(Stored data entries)
........
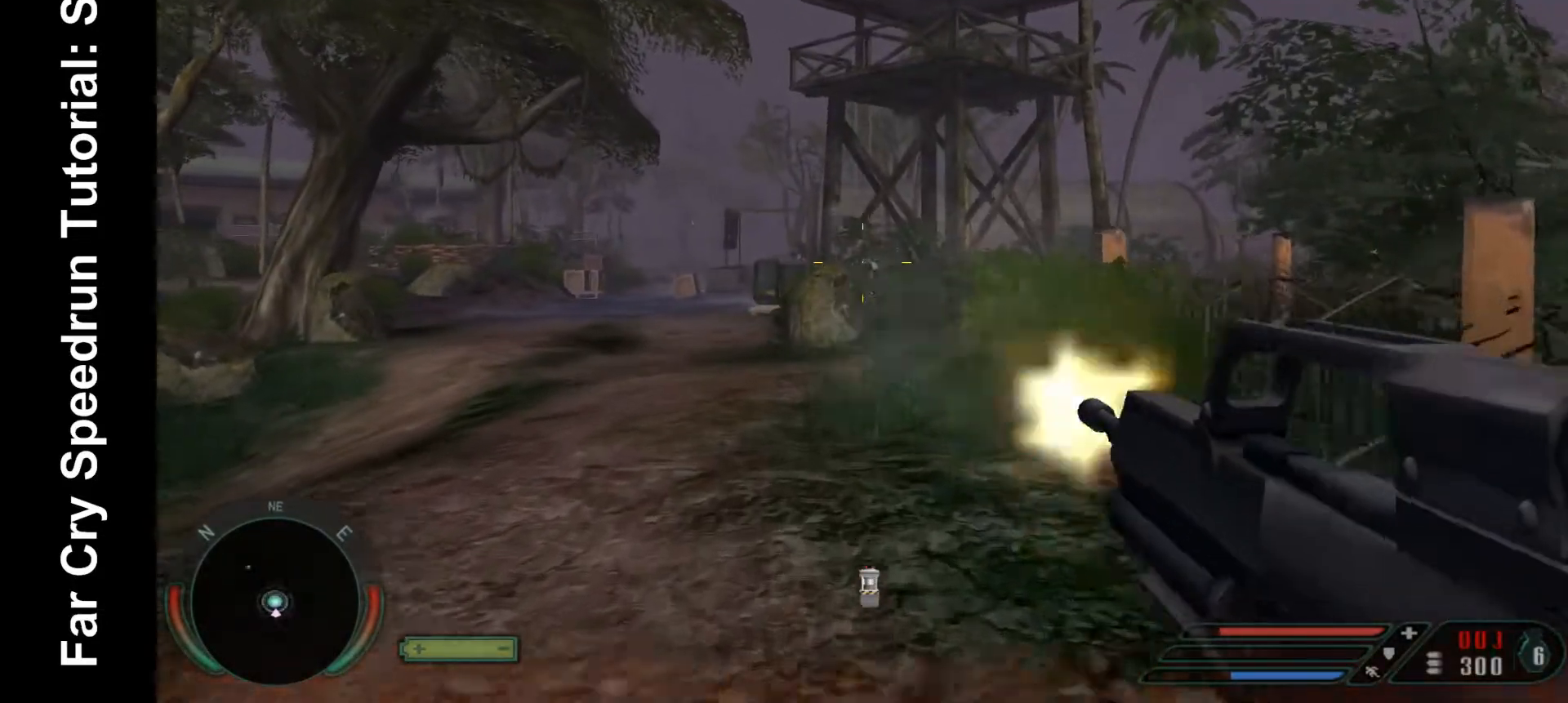
{"keys": ["w"], "mouse": ["left"], "events": [[167, "mouse_left", "down"], [300, "mouse_left", "up"], [500, "mouse_left", "down"]]}
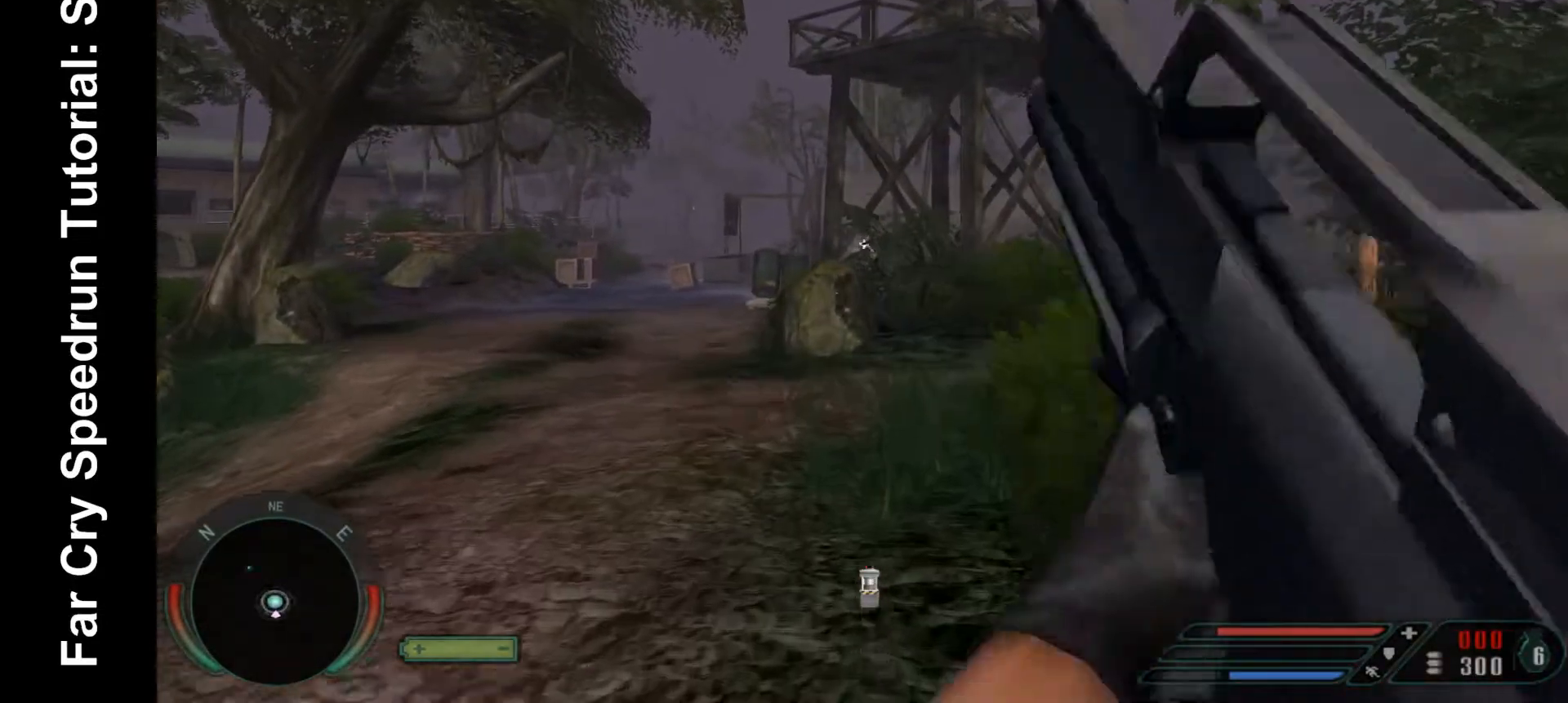
{"keys": ["a", "w"], "mouse": [], "events": [[133, "mouse_left", "up"], [500, "a", "down"]]}
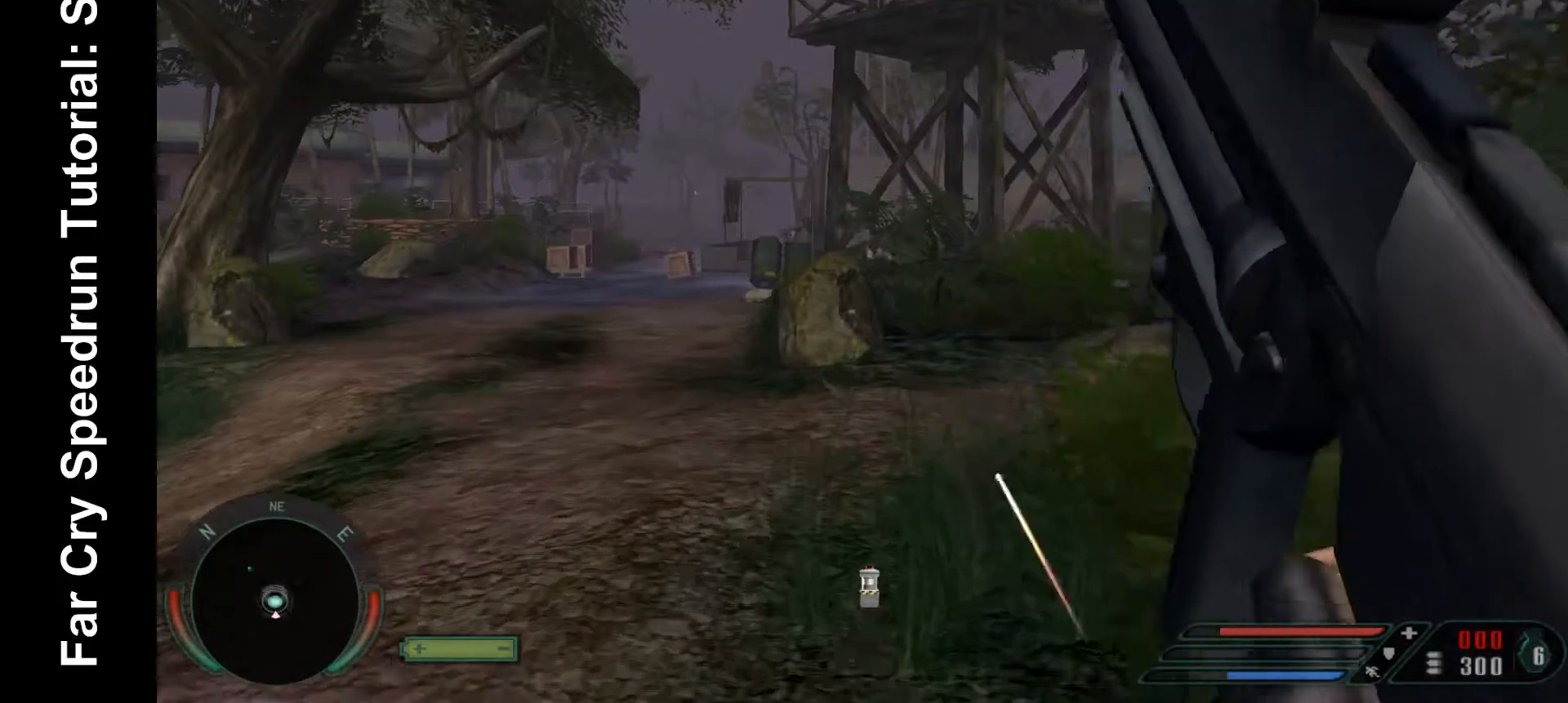
{"keys": ["a", "w"], "mouse": [], "events": []}
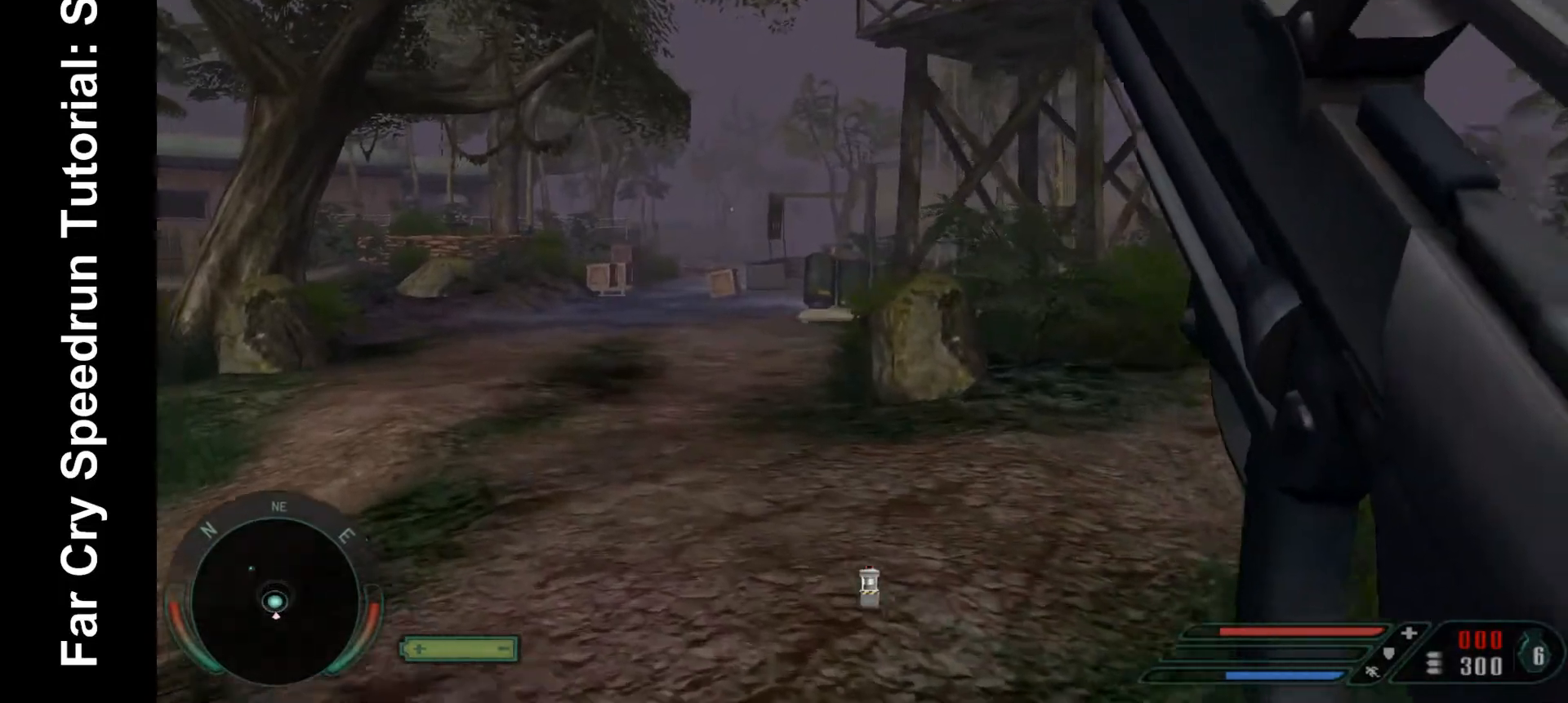
{"keys": ["w"], "mouse": [], "events": [[233, "a", "up"]]}
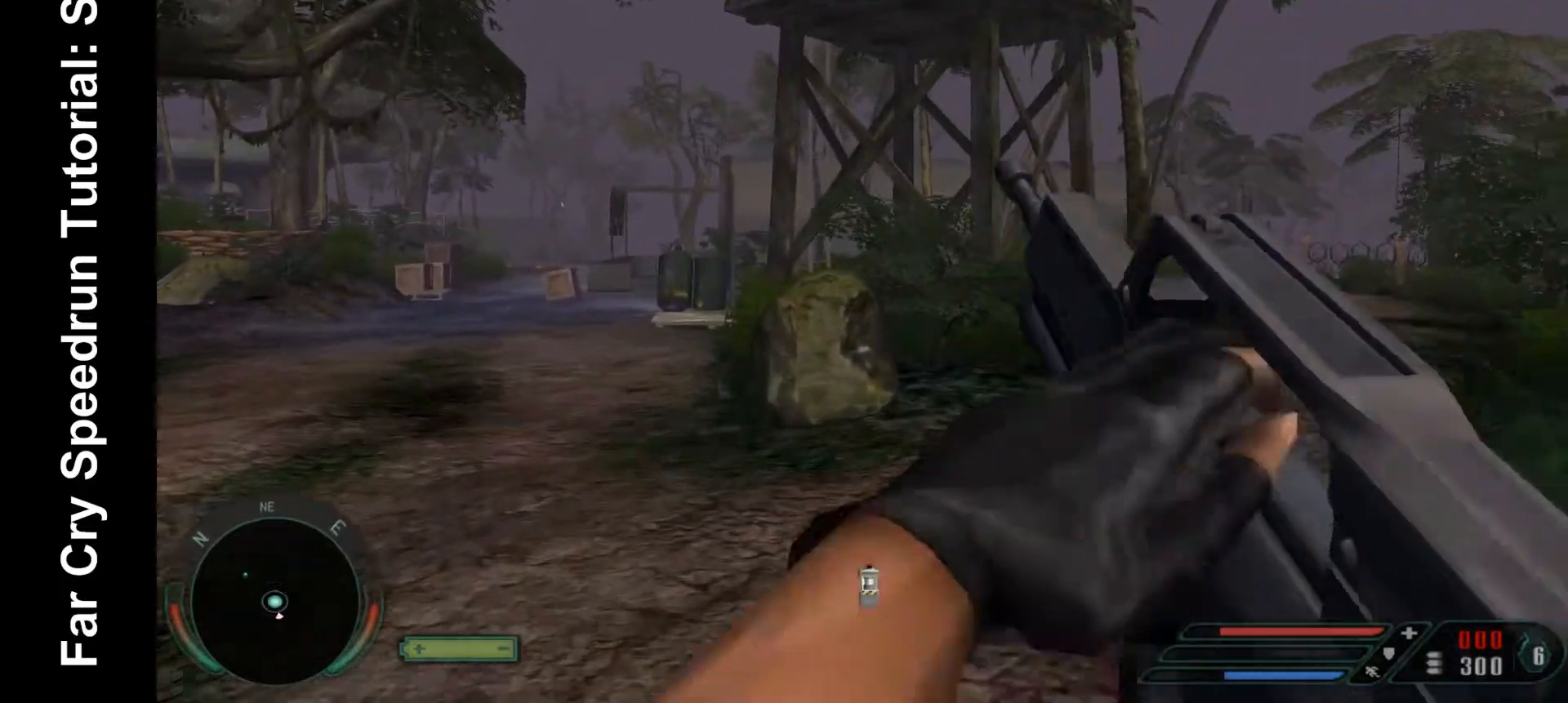
{"keys": ["w"], "mouse": [], "events": [[33, "d", "down"], [200, "d", "up"], [333, "d", "down"], [500, "d", "up"]]}
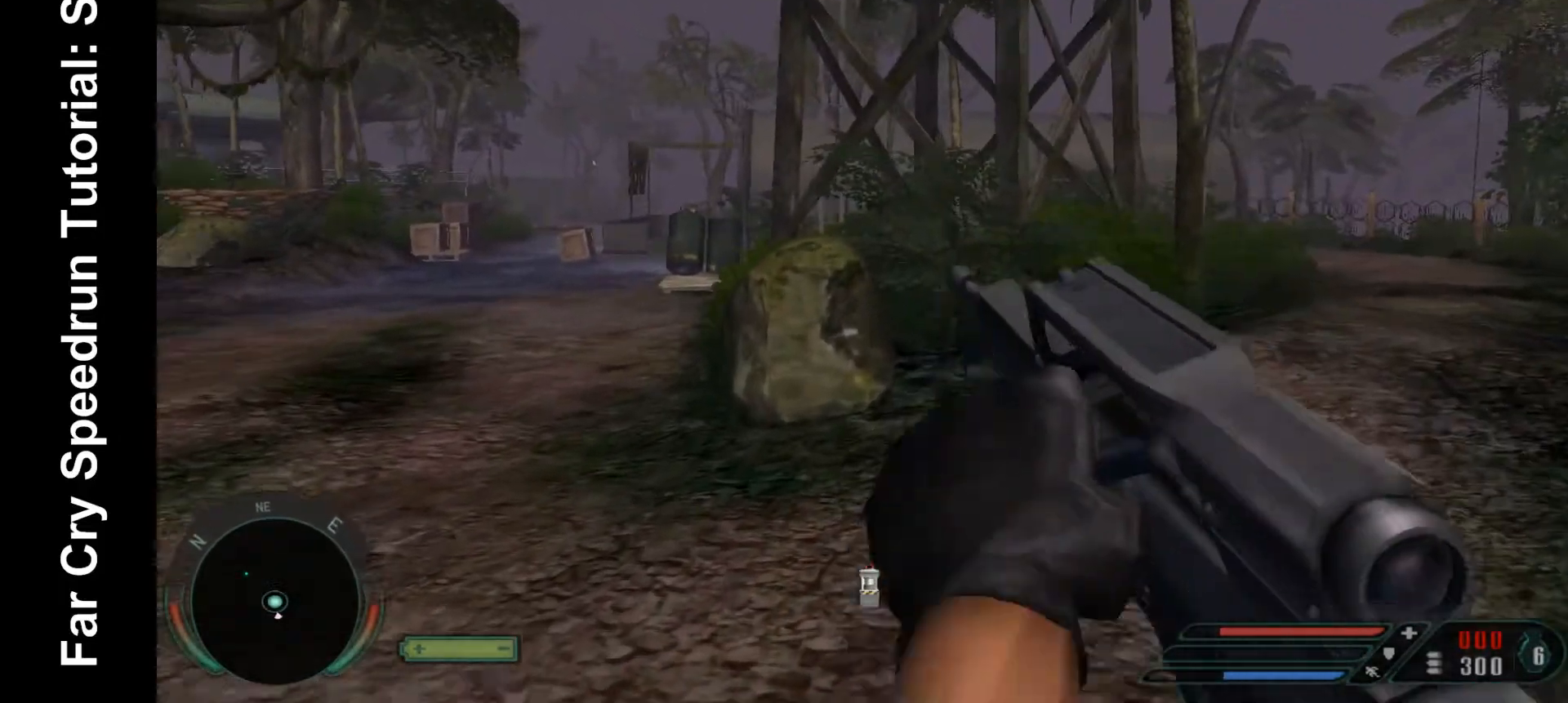
{"keys": ["w"], "mouse": [], "events": [[167, "d", "down"], [267, "d", "up"]]}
........
## [WHAT NEEDS TO BE DONE]
Make an exact copy of every entry above, minus the images.

## [SOLUTION TO THE EXERCISE]
{"keys": ["w"], "mouse": ["left"], "events": [[167, "mouse_left", "down"], [300, "mouse_left", "up"], [500, "mouse_left", "down"]]}
{"keys": ["a", "w"], "mouse": [], "events": [[133, "mouse_left", "up"], [500, "a", "down"]]}
{"keys": ["a", "w"], "mouse": [], "events": []}
{"keys": ["w"], "mouse": [], "events": [[233, "a", "up"]]}
{"keys": ["w"], "mouse": [], "events": [[33, "d", "down"], [200, "d", "up"], [333, "d", "down"], [500, "d", "up"]]}
{"keys": ["w"], "mouse": [], "events": [[167, "d", "down"], [267, "d", "up"]]}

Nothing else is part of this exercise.